O pouco do que já foi noticiado até então, inclusive a dor das famílias dilaceradas pelo regime ditatorial, é suficiente para dirimir qualquer fantasia e mito, individual ou coletivo. E um pedido que será levado pelo Tribunal à presidenta da Argentina pode não só consolidar a segurança de que é preciso ser feita justiça, mesmo que chegue quando o cidadão já se fez ancião. A digitalização e disponibilização de todas as provas e informações secretas que fazem parte do processo encerrado na noite de ontem será, deve ser, em grande medida, importante para a abertura e sustentação de processos semelhantes que podem vir a ser abertos. Inclusive porque o julgamento não só penalizou criminosos, como definiu o que estava em suspenso a 36 anos, o conceito do que as Avós da Praça de Maio chamaram no processo de “Plan Sistematico de Robo de Ninõs”, já que o próprio ditador Rafael Videla classificou os casos como “isolados”.
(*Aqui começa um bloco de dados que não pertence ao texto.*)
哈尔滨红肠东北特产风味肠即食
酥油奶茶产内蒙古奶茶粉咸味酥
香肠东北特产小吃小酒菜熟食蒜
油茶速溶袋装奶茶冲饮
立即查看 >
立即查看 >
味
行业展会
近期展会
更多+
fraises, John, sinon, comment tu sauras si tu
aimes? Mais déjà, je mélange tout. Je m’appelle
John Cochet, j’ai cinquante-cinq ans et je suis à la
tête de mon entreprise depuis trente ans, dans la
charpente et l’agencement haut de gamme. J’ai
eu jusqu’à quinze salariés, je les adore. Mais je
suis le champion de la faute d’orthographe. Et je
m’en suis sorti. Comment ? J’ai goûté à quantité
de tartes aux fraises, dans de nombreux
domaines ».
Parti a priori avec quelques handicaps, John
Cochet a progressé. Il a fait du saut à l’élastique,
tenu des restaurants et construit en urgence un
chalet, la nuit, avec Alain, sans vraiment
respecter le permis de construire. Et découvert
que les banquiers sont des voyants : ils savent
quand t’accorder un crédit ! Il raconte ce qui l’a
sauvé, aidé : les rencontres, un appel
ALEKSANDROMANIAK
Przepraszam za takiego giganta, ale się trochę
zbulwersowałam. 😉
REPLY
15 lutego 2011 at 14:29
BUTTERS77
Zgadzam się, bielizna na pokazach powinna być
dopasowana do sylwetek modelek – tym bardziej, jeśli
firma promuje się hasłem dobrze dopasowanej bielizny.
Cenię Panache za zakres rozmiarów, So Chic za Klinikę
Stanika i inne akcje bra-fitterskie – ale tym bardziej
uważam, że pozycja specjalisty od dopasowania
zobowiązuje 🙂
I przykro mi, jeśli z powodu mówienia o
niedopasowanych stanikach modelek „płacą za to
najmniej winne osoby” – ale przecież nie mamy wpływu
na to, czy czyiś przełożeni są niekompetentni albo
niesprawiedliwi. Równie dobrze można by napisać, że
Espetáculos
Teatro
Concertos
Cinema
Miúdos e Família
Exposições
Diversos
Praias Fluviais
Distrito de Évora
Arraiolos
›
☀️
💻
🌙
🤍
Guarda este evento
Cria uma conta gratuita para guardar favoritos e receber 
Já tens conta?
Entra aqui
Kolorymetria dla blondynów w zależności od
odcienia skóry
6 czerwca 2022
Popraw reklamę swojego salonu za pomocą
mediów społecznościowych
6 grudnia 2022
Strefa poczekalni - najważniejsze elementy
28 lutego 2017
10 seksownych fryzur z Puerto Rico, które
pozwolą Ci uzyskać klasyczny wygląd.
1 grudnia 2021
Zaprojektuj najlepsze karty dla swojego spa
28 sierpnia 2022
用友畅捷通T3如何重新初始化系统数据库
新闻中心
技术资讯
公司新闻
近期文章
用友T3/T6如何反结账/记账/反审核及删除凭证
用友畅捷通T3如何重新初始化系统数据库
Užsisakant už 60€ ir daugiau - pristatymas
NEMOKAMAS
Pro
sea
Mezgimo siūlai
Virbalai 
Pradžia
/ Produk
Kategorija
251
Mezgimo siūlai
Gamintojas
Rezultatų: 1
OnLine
05 de junho de 2012. Sacramentado o plano como parte da estrutura do sistema ditatorial, acatado pela Justiça argentina como: “prática sistemática e generalizada de roubo, retenção e ocultamento de menores de idade” no “marco de um plano geral de aniquilação que se estendeu sobre parte da população civil, com o argumento de combater a subversão, implementando métodos de terrorismo de Estado, durante os anos de 1976 a 1983, da última ditadura militar”.